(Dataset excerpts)

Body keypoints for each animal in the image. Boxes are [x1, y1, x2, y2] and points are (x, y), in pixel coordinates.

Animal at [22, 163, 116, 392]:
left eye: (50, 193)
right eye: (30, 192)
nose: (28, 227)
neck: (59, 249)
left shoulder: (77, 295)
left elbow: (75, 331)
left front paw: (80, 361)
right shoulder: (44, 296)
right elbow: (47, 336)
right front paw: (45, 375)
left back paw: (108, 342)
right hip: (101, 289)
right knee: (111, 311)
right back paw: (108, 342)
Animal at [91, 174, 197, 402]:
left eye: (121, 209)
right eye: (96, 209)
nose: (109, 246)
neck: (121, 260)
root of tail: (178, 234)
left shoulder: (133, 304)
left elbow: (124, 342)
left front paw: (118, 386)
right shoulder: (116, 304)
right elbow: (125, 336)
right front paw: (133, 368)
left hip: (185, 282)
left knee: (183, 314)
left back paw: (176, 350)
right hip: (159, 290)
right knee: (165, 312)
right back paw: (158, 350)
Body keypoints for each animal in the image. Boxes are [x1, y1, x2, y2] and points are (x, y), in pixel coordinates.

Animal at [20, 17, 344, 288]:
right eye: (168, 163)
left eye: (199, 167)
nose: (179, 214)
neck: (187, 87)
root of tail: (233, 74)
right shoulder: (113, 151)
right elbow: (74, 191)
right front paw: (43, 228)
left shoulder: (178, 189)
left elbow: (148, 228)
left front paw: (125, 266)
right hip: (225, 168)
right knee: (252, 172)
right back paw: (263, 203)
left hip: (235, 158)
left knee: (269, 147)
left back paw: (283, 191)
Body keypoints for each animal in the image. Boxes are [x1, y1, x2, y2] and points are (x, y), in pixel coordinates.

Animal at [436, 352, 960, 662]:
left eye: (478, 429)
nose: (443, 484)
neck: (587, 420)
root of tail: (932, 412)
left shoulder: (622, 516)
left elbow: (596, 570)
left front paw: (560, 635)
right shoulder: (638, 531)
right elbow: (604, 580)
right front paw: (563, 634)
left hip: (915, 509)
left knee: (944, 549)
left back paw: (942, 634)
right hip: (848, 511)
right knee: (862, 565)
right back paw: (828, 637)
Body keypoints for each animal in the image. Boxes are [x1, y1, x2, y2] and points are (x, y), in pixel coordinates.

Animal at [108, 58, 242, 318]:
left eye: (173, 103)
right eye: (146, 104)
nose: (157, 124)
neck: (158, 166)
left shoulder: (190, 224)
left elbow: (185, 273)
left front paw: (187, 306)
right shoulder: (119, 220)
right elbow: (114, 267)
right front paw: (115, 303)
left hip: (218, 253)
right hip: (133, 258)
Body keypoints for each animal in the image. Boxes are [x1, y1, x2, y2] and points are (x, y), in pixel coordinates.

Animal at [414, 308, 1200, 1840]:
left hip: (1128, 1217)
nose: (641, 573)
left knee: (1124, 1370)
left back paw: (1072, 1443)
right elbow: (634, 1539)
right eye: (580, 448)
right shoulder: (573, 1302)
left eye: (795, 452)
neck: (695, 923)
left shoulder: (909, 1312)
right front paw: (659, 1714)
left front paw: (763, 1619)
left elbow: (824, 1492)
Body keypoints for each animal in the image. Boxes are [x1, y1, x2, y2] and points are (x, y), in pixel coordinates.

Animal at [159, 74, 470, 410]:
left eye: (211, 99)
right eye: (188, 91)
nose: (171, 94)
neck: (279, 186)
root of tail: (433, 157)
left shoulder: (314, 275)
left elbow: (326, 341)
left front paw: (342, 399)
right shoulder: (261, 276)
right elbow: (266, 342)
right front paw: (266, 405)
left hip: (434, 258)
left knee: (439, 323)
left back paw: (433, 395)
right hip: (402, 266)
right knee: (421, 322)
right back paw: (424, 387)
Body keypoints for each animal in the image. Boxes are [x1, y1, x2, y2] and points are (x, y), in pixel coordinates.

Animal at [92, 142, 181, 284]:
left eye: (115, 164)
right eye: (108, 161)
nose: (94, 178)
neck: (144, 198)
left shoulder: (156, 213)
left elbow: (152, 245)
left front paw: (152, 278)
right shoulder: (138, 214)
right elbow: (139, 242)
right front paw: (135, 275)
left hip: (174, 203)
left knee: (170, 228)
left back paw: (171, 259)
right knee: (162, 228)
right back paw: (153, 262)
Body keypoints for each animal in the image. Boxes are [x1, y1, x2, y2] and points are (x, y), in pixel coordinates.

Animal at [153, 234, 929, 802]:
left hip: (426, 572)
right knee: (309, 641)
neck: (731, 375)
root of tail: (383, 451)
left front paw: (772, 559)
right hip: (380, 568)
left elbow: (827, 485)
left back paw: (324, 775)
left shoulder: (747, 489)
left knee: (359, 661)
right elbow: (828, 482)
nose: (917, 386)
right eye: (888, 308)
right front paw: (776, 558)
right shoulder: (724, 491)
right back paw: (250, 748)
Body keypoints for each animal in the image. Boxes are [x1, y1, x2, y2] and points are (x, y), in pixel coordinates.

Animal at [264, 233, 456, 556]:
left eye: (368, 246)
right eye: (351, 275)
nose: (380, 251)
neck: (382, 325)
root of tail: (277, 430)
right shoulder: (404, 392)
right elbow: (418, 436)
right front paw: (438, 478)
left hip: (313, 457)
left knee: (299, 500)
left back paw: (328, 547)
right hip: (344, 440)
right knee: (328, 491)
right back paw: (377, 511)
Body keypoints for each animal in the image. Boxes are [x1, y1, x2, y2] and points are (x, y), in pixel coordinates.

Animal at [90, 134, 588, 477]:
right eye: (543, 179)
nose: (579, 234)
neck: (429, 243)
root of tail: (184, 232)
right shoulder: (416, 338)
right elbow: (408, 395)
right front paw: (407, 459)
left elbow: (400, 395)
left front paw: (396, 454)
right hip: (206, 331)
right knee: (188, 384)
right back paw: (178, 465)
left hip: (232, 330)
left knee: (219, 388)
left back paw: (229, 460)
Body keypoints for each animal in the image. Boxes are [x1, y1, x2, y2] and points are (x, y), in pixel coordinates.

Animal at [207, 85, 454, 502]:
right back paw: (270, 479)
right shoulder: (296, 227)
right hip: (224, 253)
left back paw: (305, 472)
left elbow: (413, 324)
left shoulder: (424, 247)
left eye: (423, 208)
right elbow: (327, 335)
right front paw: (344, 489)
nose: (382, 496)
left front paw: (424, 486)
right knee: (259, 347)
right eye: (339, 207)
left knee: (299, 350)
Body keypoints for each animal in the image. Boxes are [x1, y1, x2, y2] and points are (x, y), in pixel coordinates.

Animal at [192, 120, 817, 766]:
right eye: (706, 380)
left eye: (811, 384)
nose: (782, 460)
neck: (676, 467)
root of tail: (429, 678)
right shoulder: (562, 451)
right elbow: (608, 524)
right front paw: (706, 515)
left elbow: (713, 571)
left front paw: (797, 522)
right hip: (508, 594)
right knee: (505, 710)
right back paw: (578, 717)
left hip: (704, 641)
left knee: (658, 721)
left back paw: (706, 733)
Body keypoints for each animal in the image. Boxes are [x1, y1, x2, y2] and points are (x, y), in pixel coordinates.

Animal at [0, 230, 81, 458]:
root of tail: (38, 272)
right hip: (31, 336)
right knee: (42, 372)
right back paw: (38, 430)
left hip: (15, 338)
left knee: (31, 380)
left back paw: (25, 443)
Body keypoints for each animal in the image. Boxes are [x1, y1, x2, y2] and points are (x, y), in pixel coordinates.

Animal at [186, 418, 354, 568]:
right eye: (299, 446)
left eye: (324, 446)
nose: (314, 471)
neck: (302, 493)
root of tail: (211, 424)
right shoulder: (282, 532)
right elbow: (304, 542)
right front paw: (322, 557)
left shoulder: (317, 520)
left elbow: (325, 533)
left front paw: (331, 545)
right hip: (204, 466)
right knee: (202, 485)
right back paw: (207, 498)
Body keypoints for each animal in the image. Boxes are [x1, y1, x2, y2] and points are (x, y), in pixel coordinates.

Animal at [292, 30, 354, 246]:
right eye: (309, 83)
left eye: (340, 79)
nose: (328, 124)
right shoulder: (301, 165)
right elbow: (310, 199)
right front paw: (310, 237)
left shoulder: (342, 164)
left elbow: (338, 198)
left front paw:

WORK ORDER :: Starting at the first line of the entries above, please extract each line up to and including the line with "right elbow: (125, 336)", unchanged, and add nothing.

EXPECTED OUTPUT ::
Body keypoints for each animal in the image. Boxes are [x1, y1, x2, y2] and points are (x, y), in pixel coordinates.

Animal at [22, 163, 116, 392]:
left eye: (50, 193)
right eye: (30, 192)
nose: (28, 227)
neck: (59, 249)
left shoulder: (77, 295)
left elbow: (75, 331)
left front paw: (80, 361)
right shoulder: (44, 296)
right elbow: (47, 336)
right front paw: (45, 375)
left back paw: (108, 342)
right hip: (101, 289)
right knee: (111, 311)
right back paw: (108, 342)
Animal at [91, 174, 197, 402]:
left eye: (121, 209)
right eye: (96, 209)
nose: (109, 246)
neck: (121, 260)
root of tail: (178, 234)
left shoulder: (133, 304)
left elbow: (124, 342)
left front paw: (118, 386)
right shoulder: (116, 304)
right elbow: (125, 336)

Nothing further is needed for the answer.